Démission de la numéro 2 du gouvernement canadien sur fond de menaces douanières de Trump
Les menaces de Donald Trump d'augmenter les taxes douanières n'en finissent plus de secouer le Canada: la vice-Première ministre a surpris lundi matin en démissionnant en raison de divergences avec Justin Trudeau sur la façon de gérer la guerre économique qui se profile avec son puissant allié.
"Nous nous trouvions en désaccord sur la meilleure voie à suivre pour le Canada", au moment où le pays est confronté à "un grand défi", a écrit Chrystia Freeland, qui était également ministre des Finances, dans sa lettre de démission adressée au Premier ministre et diffusée sur X.
L'intention du président élu américain de passer les droits de douane à 25% avec ses voisins a créé une onde de choc au Canada, qui a pour premier partenaire les Etats-Unis, où partent 75% de ses exportations.
Parlant d'une possible "guerre tarifaire", elle estime qu'il "faut éviter les astuces politiques coûteuses que nous ne pouvons pas nous permettre", dans une allusion probable aux coups de pouce fiscaux accordés récemment aux particuliers par le gouvernement Trudeau.
Longtemps parmi la garde rapprochée de Justin Trudeau et même un temps pressentie pour lui succéder, cette anglophone de Toronto de 56 ans a occupé plusieurs postes de ministre depuis l'arrivée au pouvoir du libéral en 2015.
De 2015 à 2017, cette polyglotte et ancienne journaliste a été ministre du Commerce international et a supervisé la négociation réussie du Ceta, l'accord de libre-échange entre le Canada et l'Union européenne.
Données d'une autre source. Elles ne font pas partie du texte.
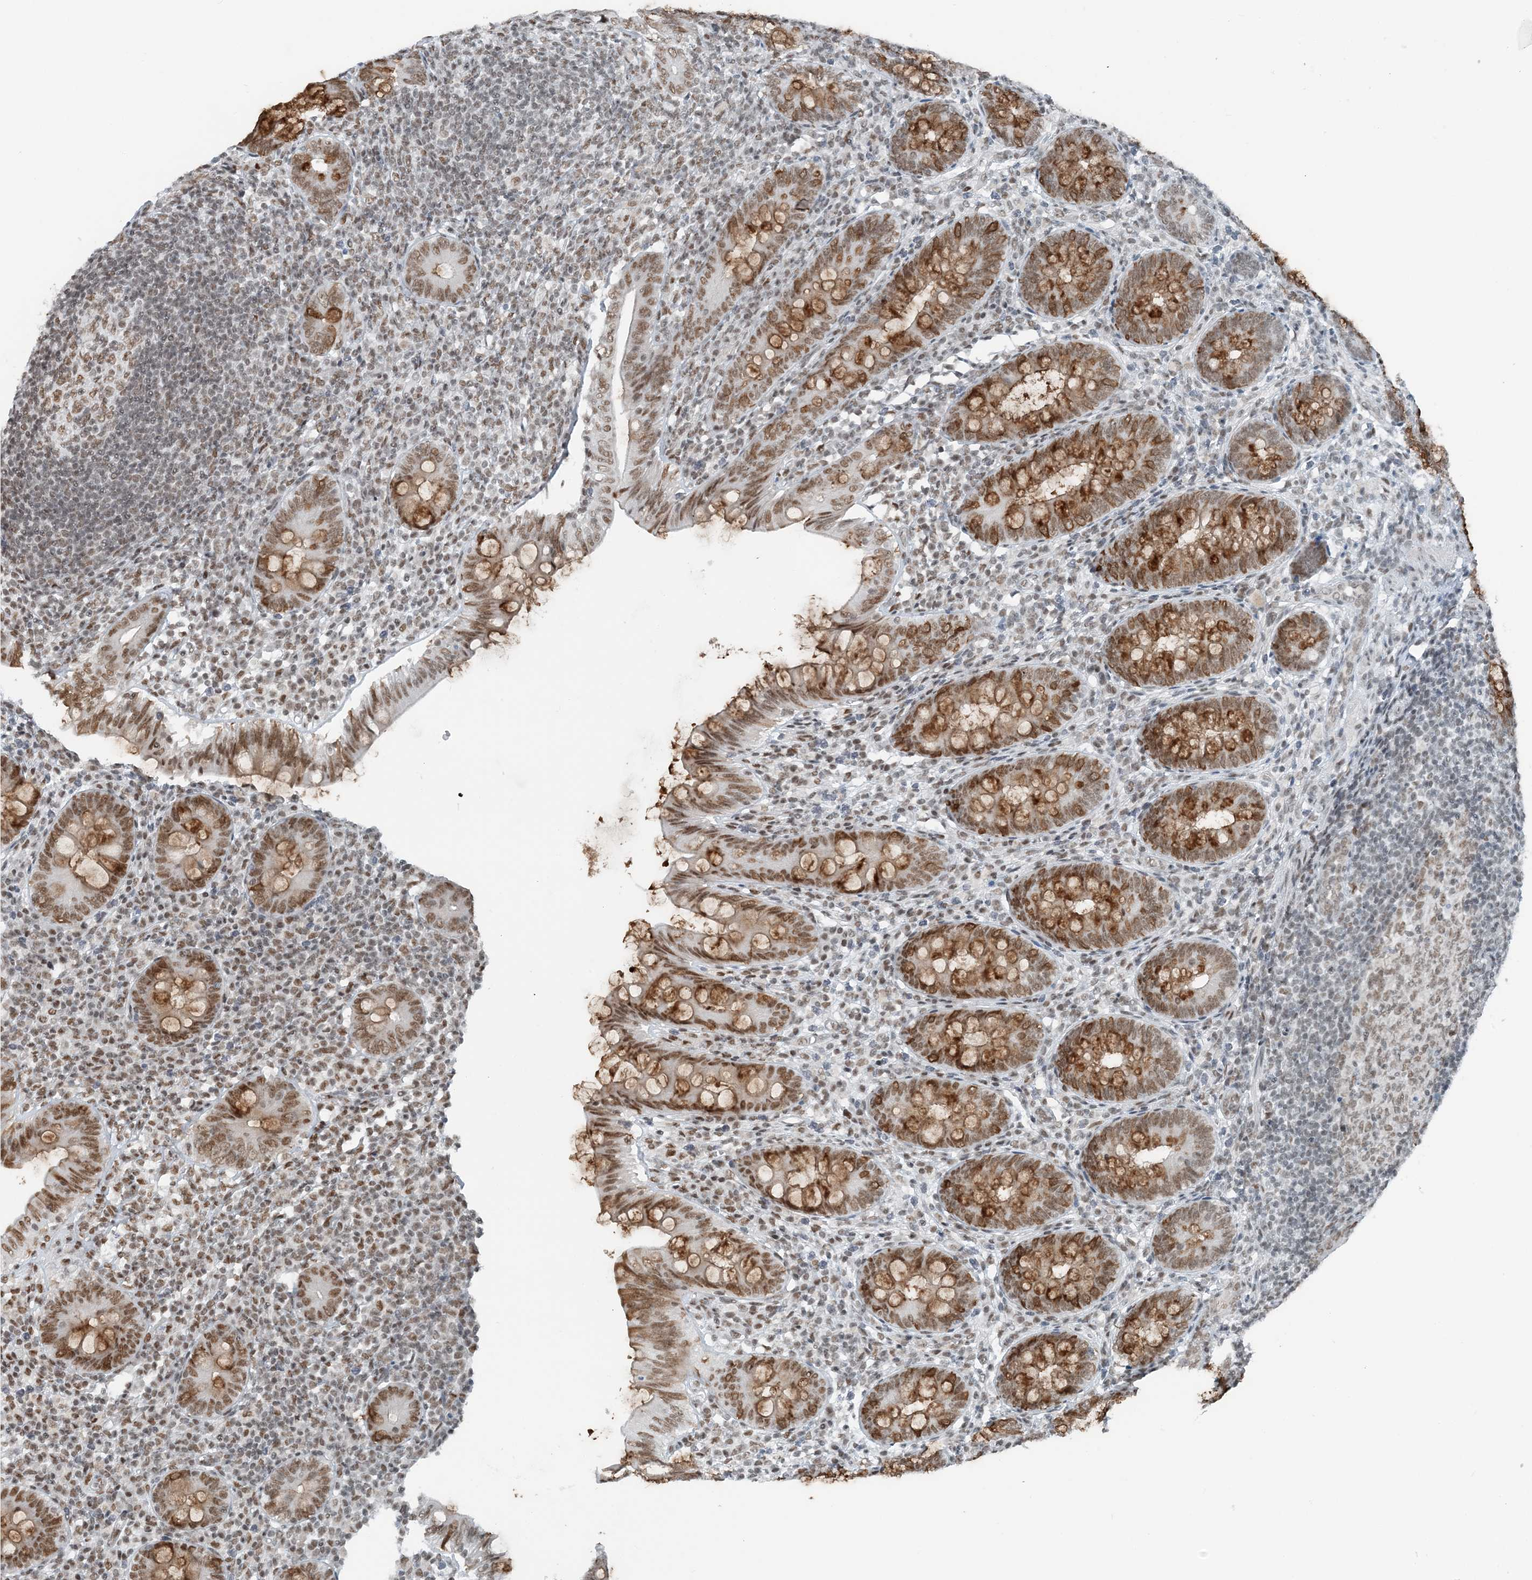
{"staining": {"intensity": "moderate", "quantity": ">75%", "location": "cytoplasmic/membranous,nuclear"}, "tissue": "appendix", "cell_type": "Glandular cells", "image_type": "normal", "snomed": [{"axis": "morphology", "description": "Normal tissue, NOS"}, {"axis": "topography", "description": "Appendix"}], "caption": "IHC micrograph of normal appendix: human appendix stained using IHC displays medium levels of moderate protein expression localized specifically in the cytoplasmic/membranous,nuclear of glandular cells, appearing as a cytoplasmic/membranous,nuclear brown color.", "gene": "ZNF500", "patient": {"sex": "male", "age": 14}}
Elle a ensuite été ministre des Affaires étrangères de 2017 à 2019, avant de devenir vice-Première ministre et la première femme à occuper la fonction de ministre des Finances.
En fin de journée, son remplaçant Dominic LeBlanc est entré en fonction, au moment où le pays annonçait un déficit de 22 milliards de dollars canadiens (15 milliards d'euros) plus élevé que prévu, pour s'établir à 62 milliards, à cause de "dépenses inattendues".
Dominic LeBlanc sera chargé notamment des négociations avec l'administration Trump et a promis de se concentrer sur ce "défi" qui l'attend. Le pays a par ailleurs annoncé lundi 1,3 milliard de dollars canadiens d'investissements pour "protéger la frontière".
Le Premier ministre Justin Trudeau, qui n'a fait aucun commentaire pendant la journée, s'est contenté lors d'une soirée devant des donateurs de son parti à Ottawa de parler d'"une journée pas facile".
Certains médias, citant des sources anonymes de son entourage, ont indiqué qu'il réfléchissait lui aussi à démissionner mais son bureau a rejeté ces allégations les qualifiant auprès de l'AFP d'"absolument inexactes".
"Elle ne manquera à personne!!!", a de son côté réagi le président élu américain Donald Trump lundi soir.
"Son comportement était complètement toxique, et pas du tout propice à la conclusion de très bons accords pour les citoyens malheureux du Canada", a ajouté le milliardaire sur son réseau Truth Social.
- "Perte de contrôle" -
Fin novembre, Justin Trudeau a fait un aller-retour surprise en Floride pour rencontrer Donald Trump et évoquer la question douanière. Depuis, il multiplie les rencontres, notamment avec les Premiers ministres des provinces, affolés par les menaces américaines.
Doug Ford, à la tête de l'Ontario, a déclaré la semaine dernière que la province pourrait en réponse couper toutes ses exportations d'électricité vers les Etats-Unis.
Mais rien ne semble indiquer jusqu'ici que Donald Trump pourrait changer sa position.
Dans ce contexte tendu, la démission de celle qui occupait le poste le plus important après celui de Justin Trudeau est une nouvelle épine dans le pied du chef du gouvernement, qui a vu lundi un autre ministre - celui du Logement, Sean Fraser - quitter le navire pour "raisons familiales".
"Ça ne peut plus durer", a réagi Pierre Poilievre, le chef des conservateurs, lors d'une conférence de presse. "Justin Trudeau a perdu le contrôle, mais il s'accroche au pouvoir."
Le Premier ministre, qui a annoncé son intention de se représenter dans les mois qui viennent, est déjà très affaibli par plusieurs récents revers politiques.
"C'est un désastre total", lâche Lori Turnbull, professeure de l'Université Dalhousie.
"Cela place le gouvernement dans un état de choc et de panique", dit-elle à l'AFP. "Je pense qu'il est beaucoup plus difficile pour M. Trudeau de rester Premier ministre, car il perd une certaine légitimité."
Les prochaines législatives doivent avoir lieu au plus tard le 20 octobre 2025, mais beaucoup d'analystes estiment que le gouvernement a peu de chances de tenir jusque-là ce qui déclencherait des élections anticipées.